*** Trecho do texto ***

Epitáfio é um lamento à jornada do homem num mundo hostil e insensível às peculiaridades do que é humano. O ponto alto da música é quando o vocalista, com a voz triste e suave sentencia: “Entre as portas de ferro do destino foram semeadas as origens do tempo.” Por mais que se desespere o homem não consegue derrubar as vigas que o separam da existência feliz. “A confusão será o meu epitáfio. Enquanto rastejo por caminhos tortuosos. Se conseguirmos todos poderemos sentar e rir. Mas temo que amanhã estarei chorando. Sim, temo que amanhã estarei chorando”, lamenta o músico sem demonstrar esperança diante dos exemplos reais de massacre, injustiças, violência e todo tipo de exclusão no mundo finito dos homens.

Para o Sísifo de Epitáfio apenas a expulsão do paraíso, a sarjeta e a morte como castigo eterno para quem espera redenção concedida e não potencialmente conquistada por um indivíduo pleno de suas forças e discernimento. “Se conseguirmos todos poderemos sentar e rir. Mas temo que amanhã estarei chorando.” Aqui a crença numa revolução, crença num ideal de paz planetária, crença num sentido, mas ao mesmo tempo dúvida e lágrimas num mundo no qual não se apresenta nenhuma segurança, nenhuma porta aberta por um Messias.

No entanto, no comecinho da música – “ As paredes nas quais os profetas escreveram estão rachando. Sobre os instrumentos da morte a luz do sol brilha resplandecente” – há uma visão de aniquilamento e superação se o homem souber aproveitar o instante de profunda dor e conhecimento diante de um sol que brilha resplandecente. Mas o homem dividido entre um imaginário divino e um existir pleno suspeita que em vez de sorrir vai chorar. E as portas de ferro estarão para sempre plantadas no umbral de quem se atreve intervir no Destino.

***

Tarefa proposta:
Escreva o trecho seguinte do texto sobre a música Epitáfio, começando logo após a última frase apresentada.

*** Dados brutos ***

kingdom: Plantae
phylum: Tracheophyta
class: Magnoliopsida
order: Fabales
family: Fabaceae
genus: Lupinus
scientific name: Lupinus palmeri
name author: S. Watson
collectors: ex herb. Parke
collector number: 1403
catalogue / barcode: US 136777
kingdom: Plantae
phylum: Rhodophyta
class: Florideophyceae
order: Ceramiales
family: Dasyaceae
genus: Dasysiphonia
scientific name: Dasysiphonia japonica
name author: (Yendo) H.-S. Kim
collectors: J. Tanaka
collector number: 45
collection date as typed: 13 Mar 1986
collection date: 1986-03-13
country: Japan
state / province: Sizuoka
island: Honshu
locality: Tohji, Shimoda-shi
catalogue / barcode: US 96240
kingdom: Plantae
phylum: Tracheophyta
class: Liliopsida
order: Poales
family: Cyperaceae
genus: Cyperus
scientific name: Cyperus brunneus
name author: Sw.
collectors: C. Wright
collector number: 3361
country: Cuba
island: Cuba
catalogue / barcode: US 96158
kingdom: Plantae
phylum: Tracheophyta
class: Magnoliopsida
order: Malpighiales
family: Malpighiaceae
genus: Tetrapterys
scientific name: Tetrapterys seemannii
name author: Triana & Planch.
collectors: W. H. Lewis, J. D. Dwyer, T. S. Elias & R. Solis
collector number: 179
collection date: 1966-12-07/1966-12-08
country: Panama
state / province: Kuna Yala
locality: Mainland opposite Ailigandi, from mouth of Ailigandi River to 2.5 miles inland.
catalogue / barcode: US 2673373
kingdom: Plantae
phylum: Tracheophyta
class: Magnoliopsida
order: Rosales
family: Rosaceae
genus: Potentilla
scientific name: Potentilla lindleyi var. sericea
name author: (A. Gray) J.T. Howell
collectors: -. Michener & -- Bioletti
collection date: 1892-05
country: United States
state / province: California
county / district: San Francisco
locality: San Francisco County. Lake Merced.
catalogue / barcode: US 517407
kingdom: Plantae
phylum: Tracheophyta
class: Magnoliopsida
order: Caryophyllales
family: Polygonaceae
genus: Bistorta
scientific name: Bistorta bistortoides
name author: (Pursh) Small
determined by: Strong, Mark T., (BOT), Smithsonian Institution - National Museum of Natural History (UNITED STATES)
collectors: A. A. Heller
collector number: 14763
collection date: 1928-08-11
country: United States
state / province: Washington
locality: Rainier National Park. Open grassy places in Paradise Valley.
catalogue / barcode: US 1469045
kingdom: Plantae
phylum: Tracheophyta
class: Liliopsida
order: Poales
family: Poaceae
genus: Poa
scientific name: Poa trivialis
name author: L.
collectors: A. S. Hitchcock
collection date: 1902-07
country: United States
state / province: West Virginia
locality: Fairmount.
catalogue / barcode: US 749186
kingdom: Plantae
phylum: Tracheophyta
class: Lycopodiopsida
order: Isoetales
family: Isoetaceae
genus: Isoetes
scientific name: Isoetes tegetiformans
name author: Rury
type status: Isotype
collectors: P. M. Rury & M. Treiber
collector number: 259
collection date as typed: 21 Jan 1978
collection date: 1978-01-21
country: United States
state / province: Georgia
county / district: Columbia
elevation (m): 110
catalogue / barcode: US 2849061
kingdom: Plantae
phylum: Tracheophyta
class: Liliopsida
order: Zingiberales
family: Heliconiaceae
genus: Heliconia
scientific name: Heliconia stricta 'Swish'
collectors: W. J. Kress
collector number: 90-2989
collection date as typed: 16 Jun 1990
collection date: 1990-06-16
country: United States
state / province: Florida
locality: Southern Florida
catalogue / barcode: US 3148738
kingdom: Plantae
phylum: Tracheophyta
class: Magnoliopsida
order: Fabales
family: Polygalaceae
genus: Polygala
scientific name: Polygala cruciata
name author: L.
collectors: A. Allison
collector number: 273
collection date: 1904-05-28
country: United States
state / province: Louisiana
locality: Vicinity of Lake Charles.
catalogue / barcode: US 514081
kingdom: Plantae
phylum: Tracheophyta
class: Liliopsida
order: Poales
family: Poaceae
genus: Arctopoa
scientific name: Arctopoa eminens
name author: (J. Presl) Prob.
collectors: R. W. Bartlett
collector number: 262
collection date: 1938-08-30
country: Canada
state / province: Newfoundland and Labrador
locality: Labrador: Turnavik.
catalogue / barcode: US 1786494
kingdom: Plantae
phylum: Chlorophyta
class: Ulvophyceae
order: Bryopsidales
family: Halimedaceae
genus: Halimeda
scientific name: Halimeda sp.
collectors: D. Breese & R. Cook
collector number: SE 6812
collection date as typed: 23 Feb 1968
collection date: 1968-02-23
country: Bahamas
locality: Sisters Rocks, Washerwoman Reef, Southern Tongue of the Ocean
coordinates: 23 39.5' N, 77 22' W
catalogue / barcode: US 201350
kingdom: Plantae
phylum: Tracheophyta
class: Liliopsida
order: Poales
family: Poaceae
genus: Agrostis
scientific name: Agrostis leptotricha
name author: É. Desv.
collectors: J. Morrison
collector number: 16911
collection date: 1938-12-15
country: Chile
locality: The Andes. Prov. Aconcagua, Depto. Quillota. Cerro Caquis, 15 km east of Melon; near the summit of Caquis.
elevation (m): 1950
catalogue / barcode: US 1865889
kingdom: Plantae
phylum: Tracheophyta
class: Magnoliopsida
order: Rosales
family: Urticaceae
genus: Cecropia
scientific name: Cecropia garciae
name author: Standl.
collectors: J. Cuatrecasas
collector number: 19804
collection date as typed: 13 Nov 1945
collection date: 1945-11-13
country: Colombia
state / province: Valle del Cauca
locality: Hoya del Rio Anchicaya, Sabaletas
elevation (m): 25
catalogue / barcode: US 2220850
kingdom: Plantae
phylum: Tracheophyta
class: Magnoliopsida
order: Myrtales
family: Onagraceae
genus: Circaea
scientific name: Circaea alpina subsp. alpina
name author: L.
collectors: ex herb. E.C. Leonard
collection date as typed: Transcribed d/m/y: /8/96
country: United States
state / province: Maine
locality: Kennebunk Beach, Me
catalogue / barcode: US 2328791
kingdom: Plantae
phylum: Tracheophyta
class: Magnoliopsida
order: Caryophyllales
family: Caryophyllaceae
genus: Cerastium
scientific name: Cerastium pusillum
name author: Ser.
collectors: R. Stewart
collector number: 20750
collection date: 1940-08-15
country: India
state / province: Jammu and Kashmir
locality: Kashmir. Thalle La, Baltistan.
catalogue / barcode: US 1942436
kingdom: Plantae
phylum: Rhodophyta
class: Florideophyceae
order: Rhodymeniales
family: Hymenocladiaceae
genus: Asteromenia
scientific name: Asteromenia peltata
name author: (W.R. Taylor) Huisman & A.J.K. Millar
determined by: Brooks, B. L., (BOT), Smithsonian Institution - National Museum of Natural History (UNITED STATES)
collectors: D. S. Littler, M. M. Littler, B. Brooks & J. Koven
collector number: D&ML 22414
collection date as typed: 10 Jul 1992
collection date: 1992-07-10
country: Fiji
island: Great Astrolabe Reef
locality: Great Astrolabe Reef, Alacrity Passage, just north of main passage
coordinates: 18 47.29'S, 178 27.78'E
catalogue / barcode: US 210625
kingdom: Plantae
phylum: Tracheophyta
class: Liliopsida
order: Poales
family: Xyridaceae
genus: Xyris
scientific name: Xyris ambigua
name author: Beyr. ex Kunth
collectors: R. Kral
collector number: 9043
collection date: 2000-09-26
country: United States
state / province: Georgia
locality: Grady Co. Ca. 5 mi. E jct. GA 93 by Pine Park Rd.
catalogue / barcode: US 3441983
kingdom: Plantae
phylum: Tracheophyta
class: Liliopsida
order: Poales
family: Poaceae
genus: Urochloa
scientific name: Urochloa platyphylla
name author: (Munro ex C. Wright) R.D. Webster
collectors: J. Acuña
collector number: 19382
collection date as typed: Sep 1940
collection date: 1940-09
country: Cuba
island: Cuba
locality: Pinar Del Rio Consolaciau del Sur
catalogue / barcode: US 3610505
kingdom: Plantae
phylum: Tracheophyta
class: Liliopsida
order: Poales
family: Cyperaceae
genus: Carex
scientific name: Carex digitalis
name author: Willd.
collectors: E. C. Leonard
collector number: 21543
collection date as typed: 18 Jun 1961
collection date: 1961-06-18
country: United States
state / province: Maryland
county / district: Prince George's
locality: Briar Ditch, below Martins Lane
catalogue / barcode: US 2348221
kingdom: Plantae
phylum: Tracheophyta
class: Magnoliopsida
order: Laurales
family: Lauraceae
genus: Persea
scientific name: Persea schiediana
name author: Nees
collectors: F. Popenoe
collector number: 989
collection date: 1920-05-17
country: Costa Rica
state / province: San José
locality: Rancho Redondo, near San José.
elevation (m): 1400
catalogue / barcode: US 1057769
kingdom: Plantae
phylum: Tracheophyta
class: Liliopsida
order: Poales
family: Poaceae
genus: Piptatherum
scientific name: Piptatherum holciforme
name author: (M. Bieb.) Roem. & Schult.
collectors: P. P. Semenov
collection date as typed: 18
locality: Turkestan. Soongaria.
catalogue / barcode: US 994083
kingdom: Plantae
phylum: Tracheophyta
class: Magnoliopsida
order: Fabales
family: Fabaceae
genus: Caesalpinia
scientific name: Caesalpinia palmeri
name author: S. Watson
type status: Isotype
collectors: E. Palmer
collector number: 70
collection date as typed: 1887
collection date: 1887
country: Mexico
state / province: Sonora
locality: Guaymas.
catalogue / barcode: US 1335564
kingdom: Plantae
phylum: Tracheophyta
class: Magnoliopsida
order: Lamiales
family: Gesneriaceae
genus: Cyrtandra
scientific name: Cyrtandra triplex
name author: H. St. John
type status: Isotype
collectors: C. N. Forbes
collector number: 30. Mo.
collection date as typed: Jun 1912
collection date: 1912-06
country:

***

A resposta:
O capítulo Diante da lei (O processo – Kafka) é bem semelhante à profecia de Epitáfio: “Diante da Lei está um guarda.” Esse guarda não vai deixar jamais o cidadão da província entrar na sala. Além dele, há uma infinidade de guardas imediatamente superior. O homem insiste passar pela porta e o guarda o repreende severamente: “Se tanto o seduz, tente passar contra a minha proibição!” E o desiludido camponês, depois de contemplar mais de perto a cara brava do guarda “chega à conclusão de que esperar é melhor até que seja outorgada permissão para entrar.” Aqui também o homem enfraquece diante do poder invisível, diante da força da Lei, uma Lei que não é vista e cujo desconhecimento tem que ser obedecido ou então forjada uma abertura. Uma Lei que obriga o sujeito esperar indefinidamente até que lhe seja outorgada a passagem. Infelizmente não vamos encontrar em Kafka a realização dessa outorga, dessa superação niilista com toda a sua consequente carga problemática. Para nossa frustração o personagem morre de tanto esperar diante do guarda impassível, que espera em vão um impulso de rebeldia do camponês contra a ordem estabelecida.

O pesadelo, as portas de ferro, as paredes nas quais os profetas escreveram e que estão rachando, o guarda terrível impedindo o conhecimento da Lei são símbolos que ilustram o imaginário do homem de Epitáfio; do homem esperançoso de algo eterno e fora de si, Algo a quem possa entregar seu destino finito e tortuoso e poder enfim sorrir com os outros no paraíso eterno de benesses. Mas ambos, Epitáfio e Diante da lei, à semelhança de Esperando Godot, de Beckett, representam a busca angustiante de redenção além das contingências existenciais, as quais se apresentam com toda a fúria concreta, deixando os homens cegos de esperança espantados diante da recorrente negação de paraíso, de unidade, de felicidade e necessidade de guerrear com todos os obstáculos contrários a sua particular e universal autonomia; outorga não de um ser metafísico, mas da vontade que afirma sobre a vontade que nega, da vontade que se revolta diante das portas de ferro e do guarda que ameaça.

Ana Barros
Natal, 17/04/2011.



Epitaph
King Crimson
The wall on which the prophets wrote
A parede nas quais os profetas escreveram
Is cracking at the seams.
Estão rachando
Upon the instruments of death
Sobre os instrumentos da morte
The sunlight brightly gleams.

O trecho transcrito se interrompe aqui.